Tak hanya memberikan hiburan, mendengarkan musik juga berkaitan dengan kondisi emosional dan kesehatan mental seseorang.
Karena itu, musik kerap digunakan sebagai salah satu cara untuk mendukung kesehatan mental.
Berbagai Penelitian
Penggunaan musik sebagai bagian dari terapi telah diteliti dalam berbagai penelitian. Salah satunya adalah systematic review dan meta-analysis oleh Martina de Witte dan tim yang diterbitkan secara online pada 2020 dan dimuat dalam jurnal Health Psychology Review pada 2022.
Penelitian tersebut menganalisis 47 studi dengan 2.747 peserta dan menemukan bahwa terapi musik memberikan efek sedang hingga kuat dalam membantu mengurangi stres.
Temuan tersebut sejalan dengan rangkuman National Center for Complementary and Integrative Health (NCCIH) yang menyebutkan bahwa intervensi berbasis musik, termasuk terapi musik, dapat membantu memperbaiki sejumlah indikator stres, baik secara psikologis maupun fisik.
Manfaat Musik
Temuan tersebut menunjukkan bahwa musik dapat memberikan lebih dari sekadar kesenangan saat didengarkan. Melansir dari laman Pijar Psikologi (12 Januari 2021), berikut beberapa manfaatnya yang perlu diketahui:
- Mengelola Emosi. Dalam terapi musik, aktivitas seperti mendengarkan, bernyanyi, menari, hingga menciptakan lagu dapat digunakan untuk membantu memenuhi kebutuhan emosional seseorang. Musik juga dapat menjadi media untuk mengekspresikan perasaan yang terkadang sulit disampaikan melalui kata-kata.
- Mengurangi Stres dan Kecemasan. Penggunaan musik membantu orang yang mengalami berbagai kondisi, termasuk depresi, gangguan kecemasan, dan insomnia. Meski begitu, terapi musik bukan pengganti pengobatan atau bantuan profesional, melainkan dapat menjadi bagian dari dukungan meningkatkan kesehatan mental.
- Media Ekspresi Diri. Seseorang dapat memilih lagu yang liriknya sesuai dengan pengalaman pribadi, bernyanyi, memainkan alat musik, atau bahkan menciptakan lagu sendiri. Aktivitas tersebut memungkinkan seseorang menuangkan pikiran dan perasaannya dalam bentuk yang kreatif.
- Mendukung Interaksi dan Komunikasi. Dalam terapi musik, aktivitas bermusik dapat digunakan untuk mendorong komunikasi dan membangun hubungan sosial.

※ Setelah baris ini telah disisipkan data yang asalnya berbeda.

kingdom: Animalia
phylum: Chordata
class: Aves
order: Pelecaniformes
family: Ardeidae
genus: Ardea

Hal ini juga diterapkan pada anak dengan gangguan spektrum autisme. Musik dapat menjadi media untuk membantu mengembangkan komunikasi dan interaksi sosial.
- Ciptakan Rasa Tenang. Musik juga dapat digunakan sebagai bagian dari aktivitas sehari-hari untuk menciptakan suasana yang lebih nyaman. Mendengarkan lagu saat beristirahat, setelah menjalani hari yang melelahkan, atau ketika sedang melakukan aktivitas ringan dapat membantu seseorang merasa lebih rileks.
Tidak Harus Musik Klasik
Jenis musik yang digunakan dapat disesuaikan dengan kebutuhan dan karakteristik individu. Anak-anak dapat menggunakan musik dengan melodi sederhana dan lirik yang mudah diikuti. Sementara itu, orang dewasa dapat menggunakan musik yang memang mereka sukai.
Pada remaja, berbagai genre musik juga dapat menjadi bagian dari proses mengekspresikan identitas dan perasaan.
Dengan demikian, tidak ada satu jenis musik yang berlaku untuk semua orang. Musik yang memberikan efek positif bagi kesehatan mental sangat bergantung pada kebutuhan, kondisi, dan preferensi masing-masing individu.